Data for the individual files inside a Tank archive are possibly (and likely) stored with compression. Tanks supported data compressed with ZLib and LZO compression, and also uncompressed (raw) data. ZLib is the most frequently used compression, from what I’ve seen.
The format was also carefully designed to be mostly aligned to DWORD boundaries (4 bytes boundaries). Text strings are prefixed by a length (16-bits) and padded to align to a DWORD. This was probably done like this to allow safely mapping the file into memory using the WinAPI.
Overall, the Tank format seems very optimized and tunned to perfection, serving the needs of the game as efficiently as possible. Clearly a format devised by an experienced programmer.

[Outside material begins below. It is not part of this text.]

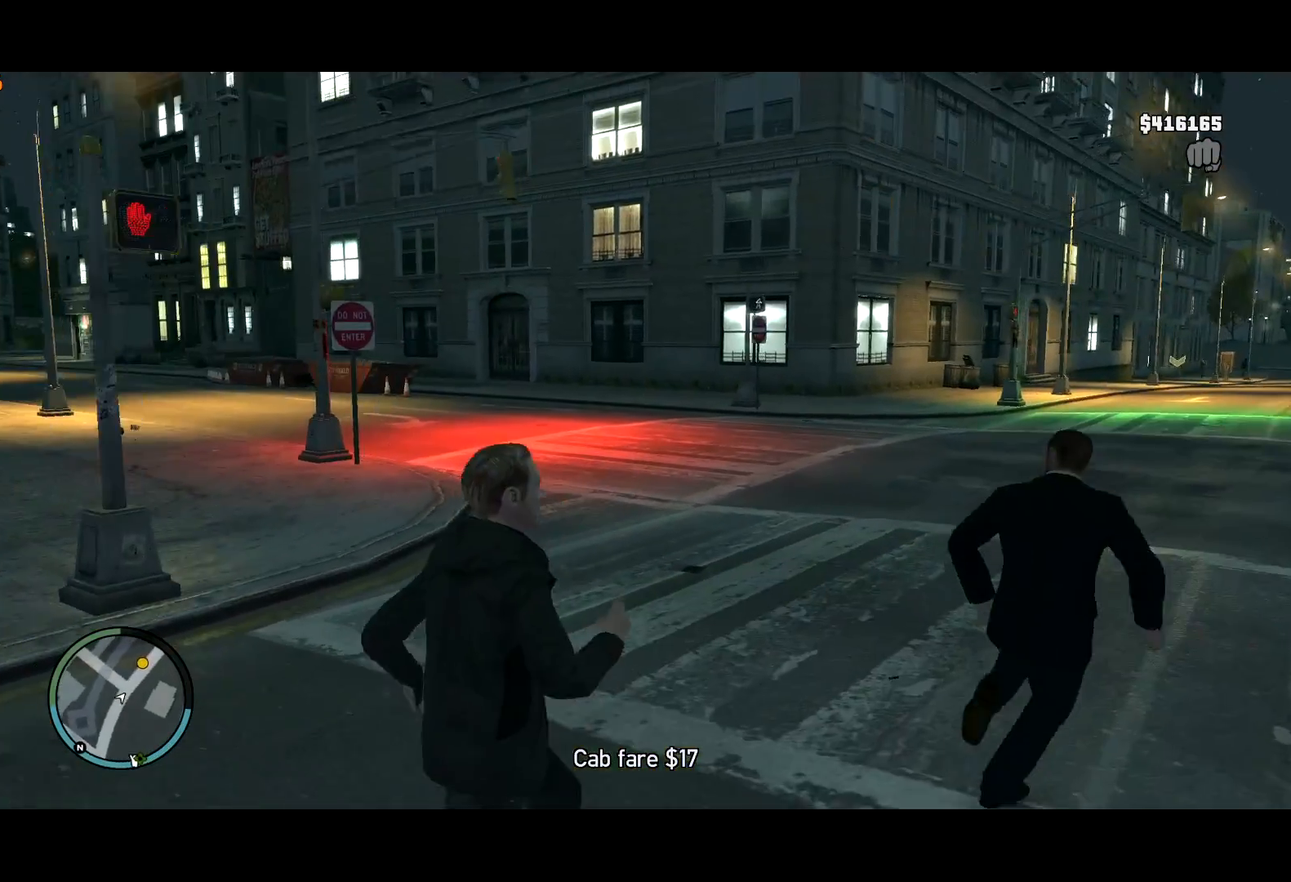
{"keys": ["shift", "w"], "mouse": [], "events": [[50, "d", "down"], [134, "d", "up"], [334, "d", "down"], [467, "d", "up"]]}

My implementation was largely influenced by the source code snippets provided by Scott Bilas in his website. You can always refer to the source code of my implementation and this more detailed description of the format for the nitty-gritty details. I also wrote a command-line tool for archive extraction, you’ll find it in the repository as well.
Once a Tank is decompressed, we find several other custom file formats used internally by the game. Let’s take a look at the more interesting ones in the next sections.
Dungeon Siege Aspect models
3D models for characters, items, scene props, or anything but the terrain, are stored in files
with the .asp
extension. These contain binary data with the model geometry and bones (for animation),
plus basic material information. ASP appears to be short for Aspects. Funny name, no idea what it
was supposed to mean.
The Aspect models were exported from the 3D Studio Max modeling suite using a set of custom import/export scripts. With some digging in the SiegeTheDay.org forums, I was able to find a copy of these scripts, which made the implementation of a model importer a lot easier. You can find the importer code and a simple tool to convert Aspects to Wavefront OBJ in the repository. At the moment, my code imports the bone information, but to properly animate the models, you still have to import the animation frames from the PRS files that come bundled with each ASP. There’s a PRS 3D Studio Max script available with the others I found, but I haven’t implemented a C++ importer for them yet, so my code is currently only able to export static models to Wavefront OBJ.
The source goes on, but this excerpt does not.